■ Task statement
Only a number is wanted here: the number of lines of the data that include "value".

Start of Information shown

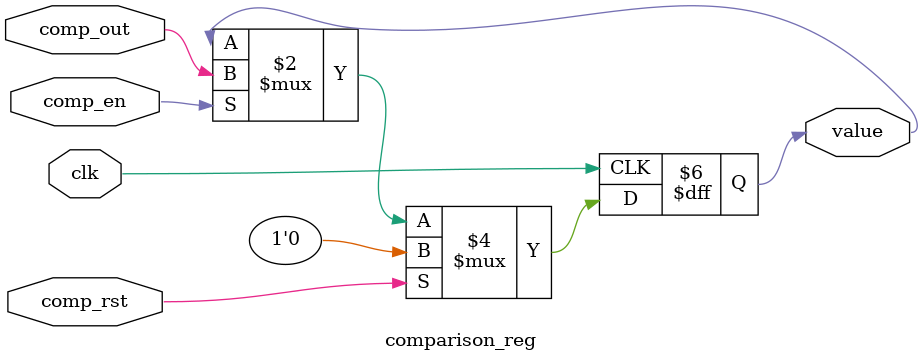
<source format=sv>
`timescale 1ns / 1ps
module comparison_reg(
    input comp_en,
    input comp_rst,
    input clk,
    input comp_out,
    output reg value
    );
    always @(posedge clk) begin
        if(comp_en) begin
            value<=comp_out;
        end
        if(comp_rst) begin
            value<=0;
        end
    end
endmodule


</source>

End of Information shown

■ Answer to the problem
3